* [Problems and tasks]:
A) Answer these questions using the blog text:
(i) What language does the writer call their own?
(ii) What date does the post carry?
(iii) Where does the writer say they will write about their baby?
B) Reproduce the part of the blog text between "I'm writing in" and "you think about?", inclusive.

* [Source text]:
I'm writing in English, which is strange in itself since I really love my own language, Finnish, and since I detest the power position that the English language has in global communucation... but I'd get way too many complaints from American friends if I didn't write in a language comprehensible to them.

Aug 24, 2010

Aging

I haven't been able to write all of July and most of August, mainly because I decided not to make this a baby blog. I will only write about MY baby in facebook. However, this creates a problem: what to write when baby is all you think about?

* [Source data]:

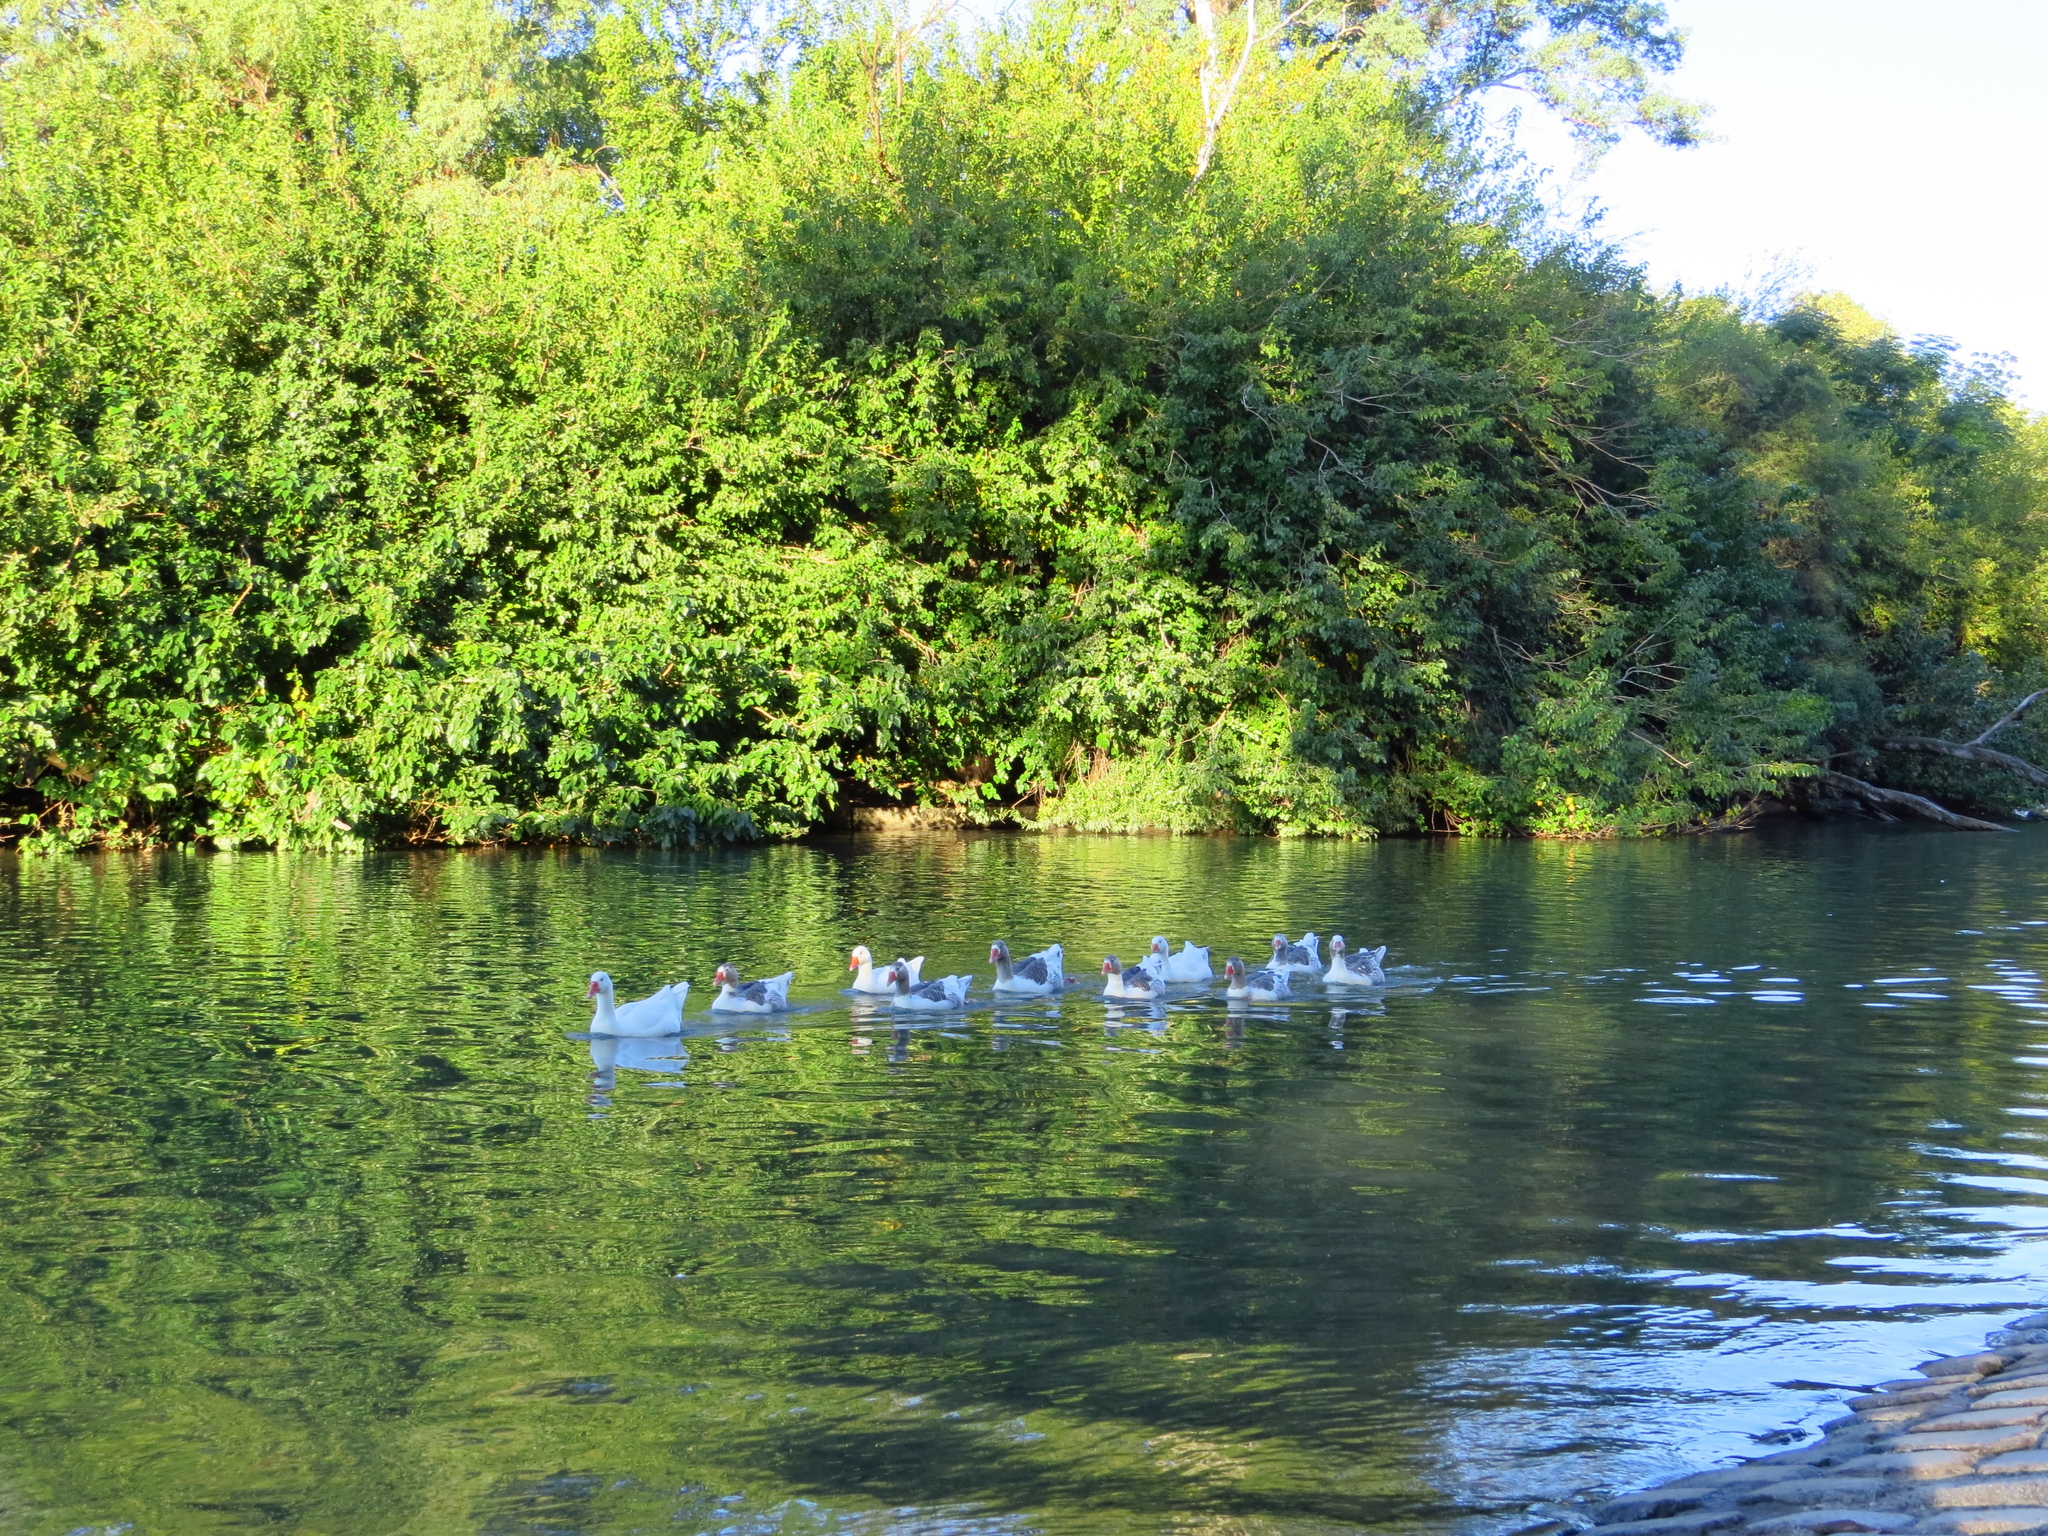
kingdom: Animalia
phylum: Chordata
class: Aves
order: Anseriformes
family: Anatidae
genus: Anser
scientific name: Anser anser
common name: Greylag goose
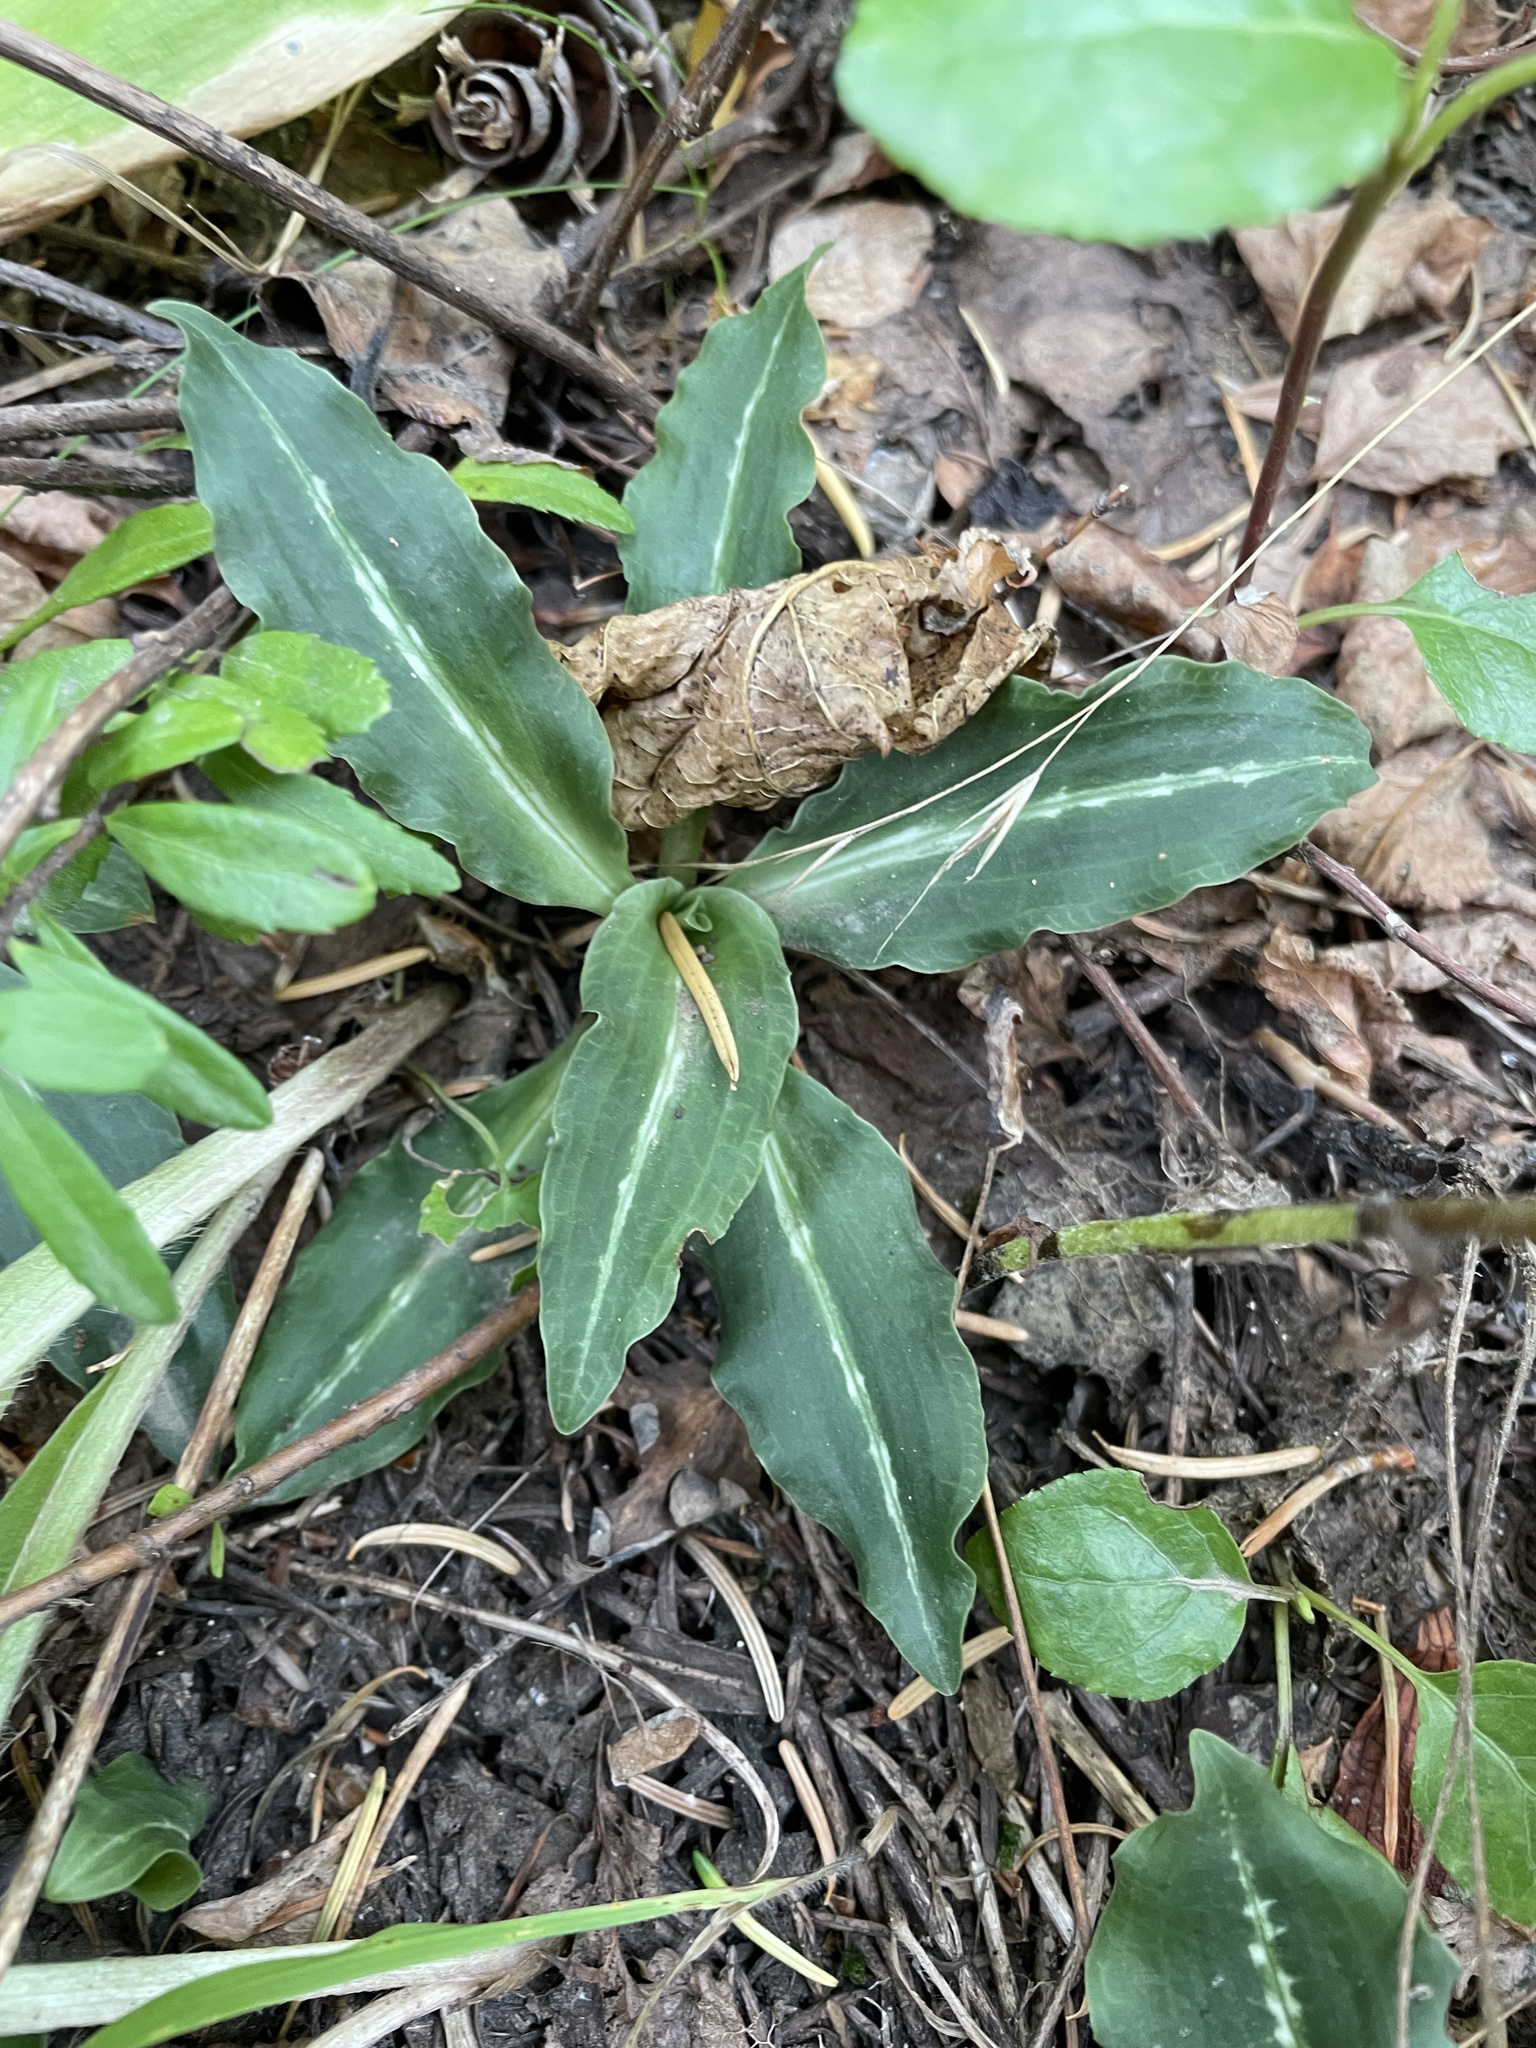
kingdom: Plantae
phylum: Tracheophyta
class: Liliopsida
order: Asparagales
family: Orchidaceae
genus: Goodyera
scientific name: Goodyera oblongifolia
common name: Giant rattlesnake-plantain
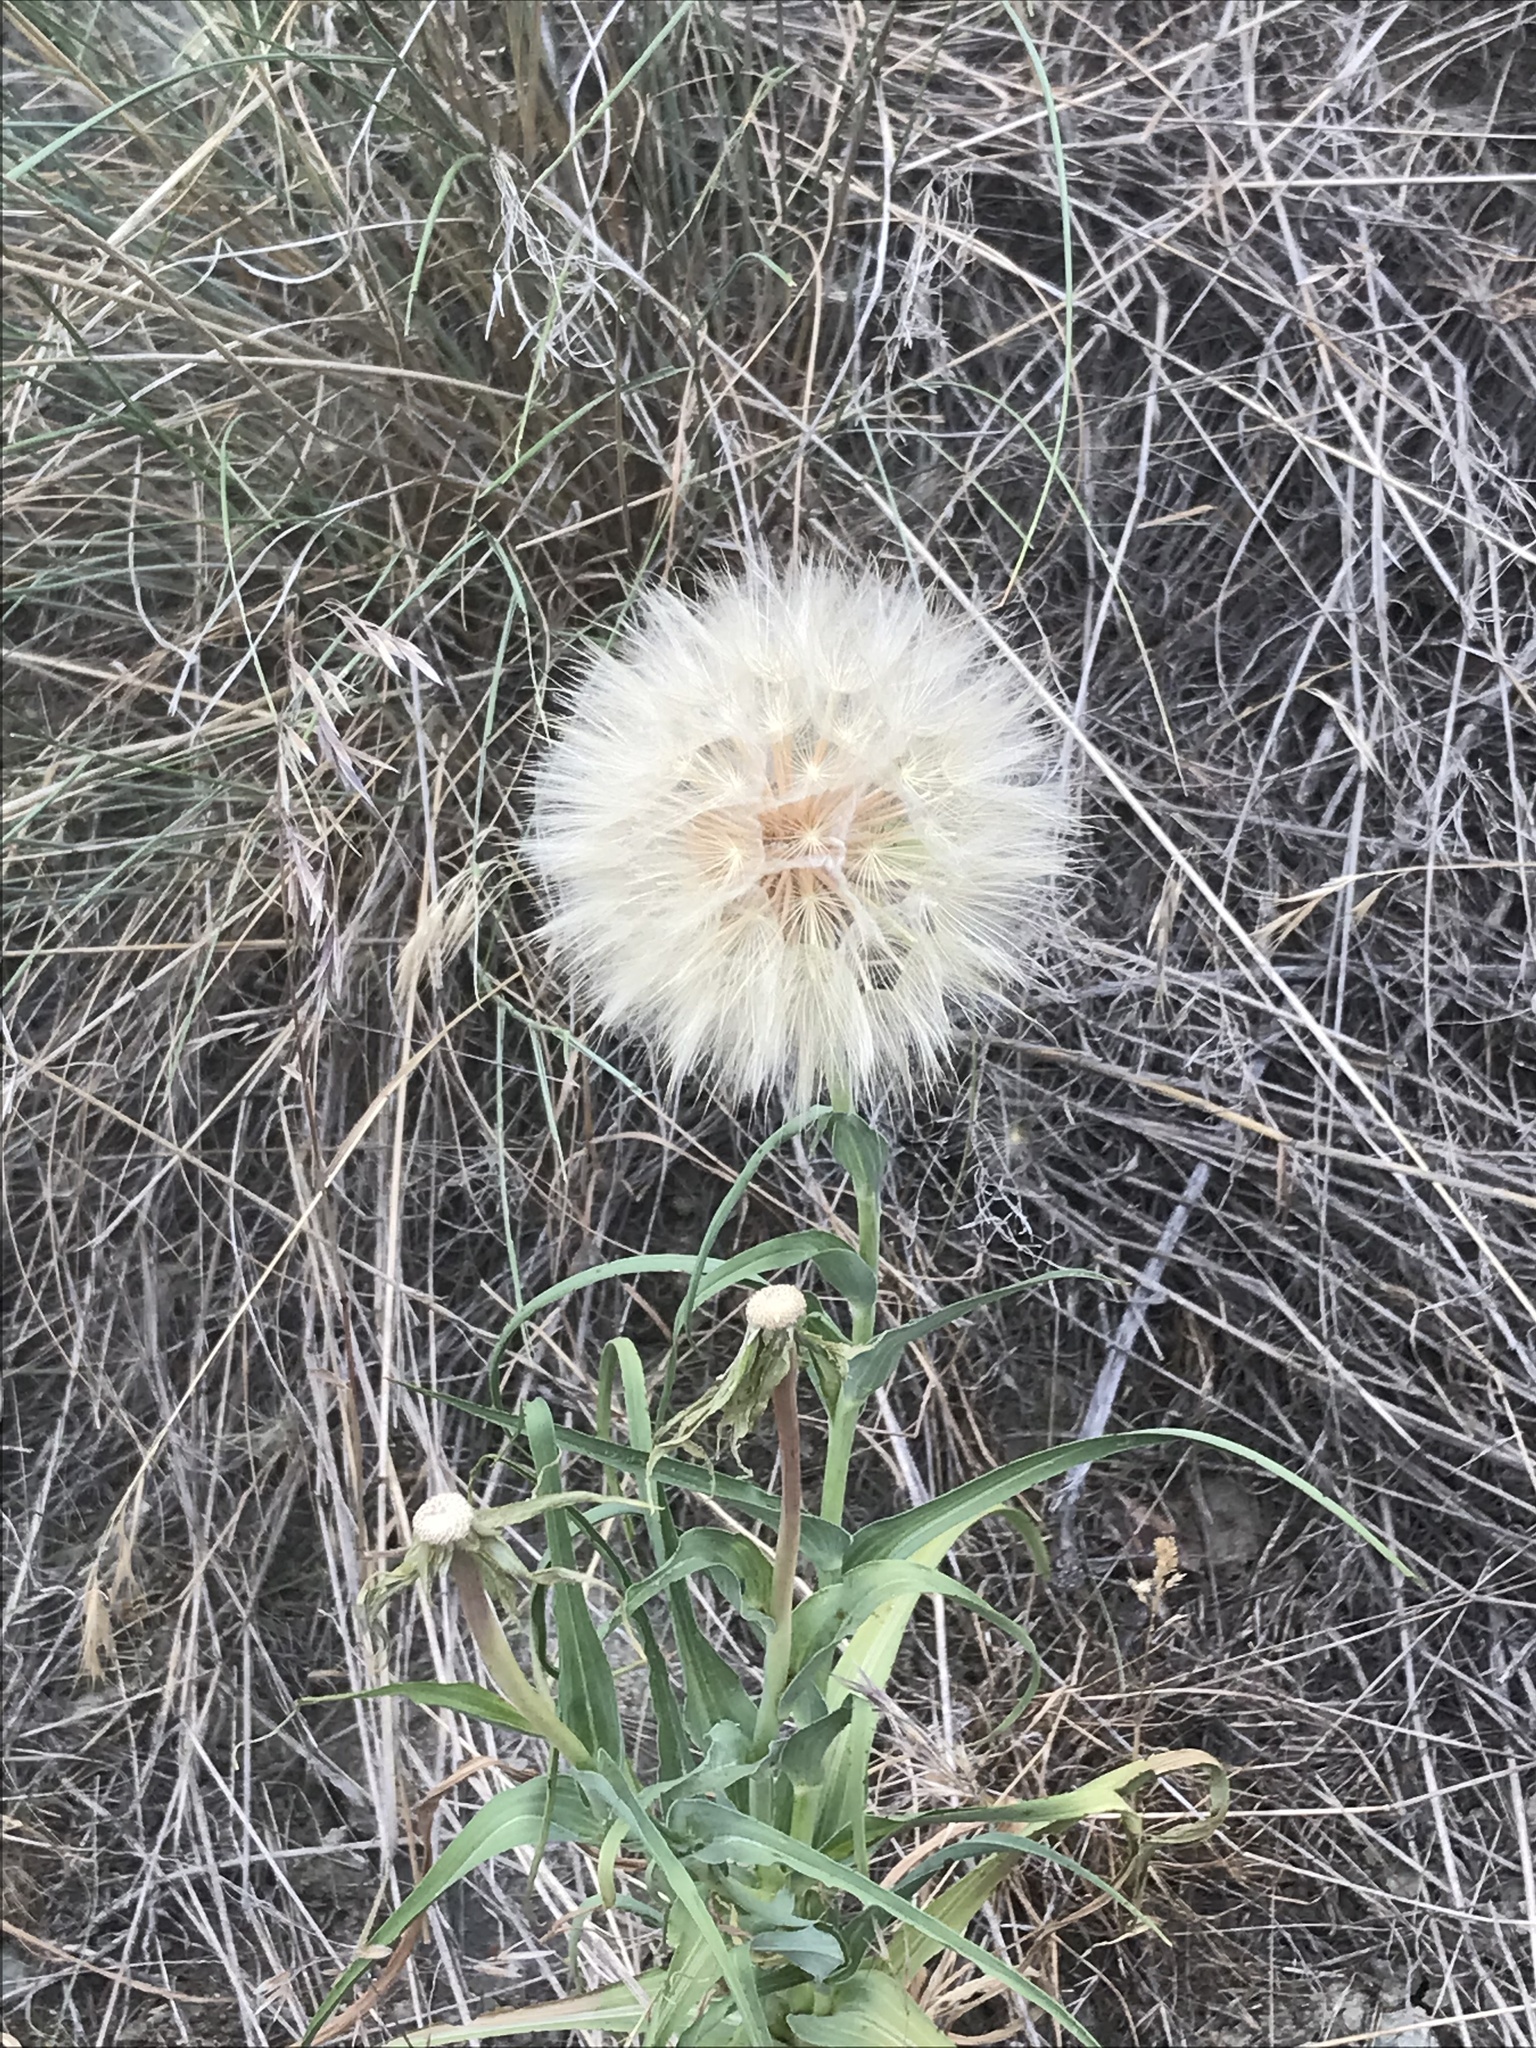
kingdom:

* [Your responses]:
A)
(i) Finnish
(ii) Aug 24, 2010
(iii) In facebook

B)
I'm writing in English, which is strange in itself since I really love my own language, Finnish, and since I detest the power position that the English language has in global communucation... but I'd get way too many complaints from American friends if I didn't write in a language comprehensible to them.

Aug 24, 2010

Aging

I haven't been able to write all of July and most of August, mainly because I decided not to make this a baby blog. I will only write about MY baby in facebook. However, this creates a problem: what to write when baby is all you think about?